Anyhow, my point is this, if they were really interested in proving the pseudo-scientific objectivists wrong, it would be simple, but they would have to have a good random sample to experiment on. And they are quite clearly uninterested in understanding and/or performing good science.
In addition, there are many articles available discussing the limitations of DBT and ABX testing for audio, including the Bell Labs scientists who originated the ABX test. A random sampling of a few references is given below*
One of the references is a freaking forum thread. A. Forum. Thread. Awesome. I didn't bother to read it because it's a wall of text not broken in to paragraphs. One is some random dude's blog who says that blind tests aren't any good because listeners would have to be trained to hear the difference between anything but transducers. We have had similar arguments so many times here where someone wants to throw ABX testing under the bus because of something that isn't inherent in ABX testing. You can train someone before their ABX. And the article was actually trashing all blind testing. Which is, of course, ludicrous.
They also provided as I guess they were mentioning when they said that they were including the researchers that originated the ABX, the 1950 article Standardizing Audio Tests. I think they're confused because here is a quote from the abstract:
The purpose of the present paper is to describe a test procedure which has shown promise in this direction and to give descriptions of equipment which have been found helpful in minimizing the variability of the test results. The procedure, which we have called the “ABX” test
So in telling us why ABX is bad, they cite the paper that says why we need ABX testing. I am sure they discuss the limitations of it. The authors (that is the FLAC is bad authors, not the authors of Standardizing Audio Tests), of course, have shown a complete misunderstanding of how research works, and probably don't get that you always talk about limitations of your testing procedures. That's just standard part of research (which pseudo-scientists wouldn't ever think about doing).

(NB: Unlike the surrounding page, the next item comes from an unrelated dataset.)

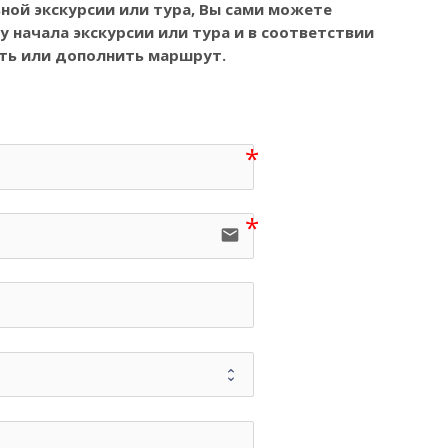
ной экскурсии или тура, Вы
сами можете
 начала экскурсии или тура и в соответствии
ть или дополнить маршрут.
email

...most of the measurement variations you see in our results come from the mind wandering a bit during these listening sessions. Fortunately, most differences found were large enough to clearly pass statistical tests of significance....
Were the listeners' minds wandering, or the measurers'? That seems like a pretty big issue. "We measured a difference. Most was because we weren't paying attention."
They repeatedly talk about how and older version of their playback software didn't allocate enough memory, so if there is a difference, it could be resulting from a bug in that software. They noted that the differences were significantly reduced in the current version of the software. Which sounds like there was just a bug.
From what I have gathered. The person doing the measuring isn't blind? It's a different person than the listener, correct? Or is the listener eyeballing the tape measure? Either way, I'd really LOVE LOVE LOVE a video of this experiment, and would be willing to bet the person who knows which source it is provides cues. Like, stepping down a step-stool, starting to point places on the ruler.
I can tell you that their conclusions are wrong because, as was quoted earlier:
Much to our surprise we found that the derived WAV files exhibited a highly audible, hyperbolic decline in sound quality, as estimated on our subjective scale, despite measuring identical by standard null testing.
I mean, you just can't make this article up.
@bilboda How closely did you read this before you concluded that it "Seems like good science?"